Le monde entier se souviendra de la superbe remontada de l’équipe de France lors de la finale de la Coupe du Monde 2022. Didier Deschamps a fait preuve d’un leadership exemplaire et affirmé, afin d’emmener son équipe en finale – une stratégie de gestion des talents dont beaucoup d’organisations s’inspirent aujourd’hui. La sociologue Béatrice Barbusse rappelle d’ailleurs de son côté que l’univers militaire était autrefois une source d’inspiration, soutenant que l’expérience sportive peut fournir des enseignements opérationnels pertinents aux cadres d’entreprise pour diverses tâches.
Prendre soin de l’invisible
Derrière chaque athlète/leader se cachent de petits gestes invisibles, qui peuvent devenir de véritables « game changers » sur le terrain. Car pour favoriser résilience, agilité et collaboration, le leader doit s’ouvrir à des dimensions plus invisibles : culture, énergie, ou encore fierté d’appartenance. Les petits gestes invisibles – mots ou actions – qu’il impulse peuvent paraître anodins. Et pourtant, leur pouvoir et leur influence semblent illimités.
Les bons leaders décèlent l’invisible et savent largement capitaliser dessus. Un véritable don qui s’invite en entreprises pour le bien du collectif. Cette intelligence innée permet notamment de surmonter des périodes complexes. J’en suis convaincue : l’invisibilité peut être vecteur de prospérité. Comme le soulignait Marc Madiot en 2015, « le leader a cette flamme supplémentaire et il ne s’agit pas uniquement de physique, de physiologie. C’est un tout : c’est un puzzle où il faut que toutes les pièces soient réunies ».
Le poids de la responsabilité peut peser sur la charge mentale
La charge mentale n’a jamais autant fait parler d’elle que depuis la crise du Covid. Et pour cause : les chefs d’entreprise sont, depuis, confrontés à des défis toujours plus nombreux – et disposent donc une charge mentale bien plus lourde à assumer. Surtout lorsqu’ils sont aujourd’hui encore plus attendus pour incarner des valeurs sociales fortes et inspirer/embarquer tout un collectif. Et le protéger de toutes les charges négatives environnantes. Néanmoins, les tabous autour de la charge mentale commencent à être levés. Et à tous les niveaux. Simone Biles s’est confiée sur les raisons qui l’ont poussée à se retirer des Jeux Olympiques : sa santé mentale a été largement impactée. Une décision qui a été accueillie avec beaucoup plus de compréhension et d’empathie qu’imaginée.

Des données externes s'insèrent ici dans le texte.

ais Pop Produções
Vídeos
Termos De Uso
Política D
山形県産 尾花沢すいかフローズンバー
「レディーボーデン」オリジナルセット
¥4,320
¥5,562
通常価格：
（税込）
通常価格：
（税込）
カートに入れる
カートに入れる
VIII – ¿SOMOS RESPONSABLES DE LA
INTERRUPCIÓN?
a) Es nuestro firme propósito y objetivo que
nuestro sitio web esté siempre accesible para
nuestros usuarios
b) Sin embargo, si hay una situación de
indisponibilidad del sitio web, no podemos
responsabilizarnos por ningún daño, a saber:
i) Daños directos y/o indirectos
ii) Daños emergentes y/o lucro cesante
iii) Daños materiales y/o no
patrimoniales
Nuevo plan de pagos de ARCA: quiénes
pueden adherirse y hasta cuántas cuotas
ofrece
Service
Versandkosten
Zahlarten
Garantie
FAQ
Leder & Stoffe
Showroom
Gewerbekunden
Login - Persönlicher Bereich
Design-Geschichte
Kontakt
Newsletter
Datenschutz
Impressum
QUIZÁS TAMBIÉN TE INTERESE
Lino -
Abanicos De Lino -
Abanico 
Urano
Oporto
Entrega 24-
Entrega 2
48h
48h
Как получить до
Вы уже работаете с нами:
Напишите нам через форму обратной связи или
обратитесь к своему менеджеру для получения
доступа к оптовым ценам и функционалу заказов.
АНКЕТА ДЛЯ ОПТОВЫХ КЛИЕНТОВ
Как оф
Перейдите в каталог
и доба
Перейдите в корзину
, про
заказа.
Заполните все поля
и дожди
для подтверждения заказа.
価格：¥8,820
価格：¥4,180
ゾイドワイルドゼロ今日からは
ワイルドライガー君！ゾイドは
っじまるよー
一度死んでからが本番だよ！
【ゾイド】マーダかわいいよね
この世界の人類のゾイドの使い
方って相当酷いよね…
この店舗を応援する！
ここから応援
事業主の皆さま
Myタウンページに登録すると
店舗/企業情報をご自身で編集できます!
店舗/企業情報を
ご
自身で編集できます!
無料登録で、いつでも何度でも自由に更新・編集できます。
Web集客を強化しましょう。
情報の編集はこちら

Quant à Amélie Mauresmo, elle explique : « J’ai longtemps eu le sentiment de ne pas avoir le droit de perdre » (« Femmes Puissantes », de Léa Salamé, Les Arènes, 2020). Leaders et athlètes partagent le « poids » des responsabilités. Or, dans l’inconscient collectif, un leader ne dispose d’aucune faille et doit continuellement encaisser pour rebondir. Un cliché qu’il est devenu indispensable de dissiper.
Dans un contexte de grandes incertitudes, le leader d’aujourd’hui et de demain semble rencontrer les mêmes difficultés et complexités que les sportifs de haut niveau. Il devra s’appuyer davantage sur les valeurs du sport pour réussir à embarquer tout un collectif. Assurément, « le sport a des raisons que l’entreprise connaît » (« Les valeurs du sport au service de l’entreprise », d’Alain Ehrenberg, Problèmes économiques, avril 1990). Le côté humain est devenu primordial. Il est aujourd’hui nécessaire de s’appliquer une discipline bien spécifique : savoir s’entourer des meilleurs talents, accompagner les enjeux de santé mentale, continuer d’apprendre et de transmettre, se dépasser. Ce sera le prochain terrain de jeu des dirigeants.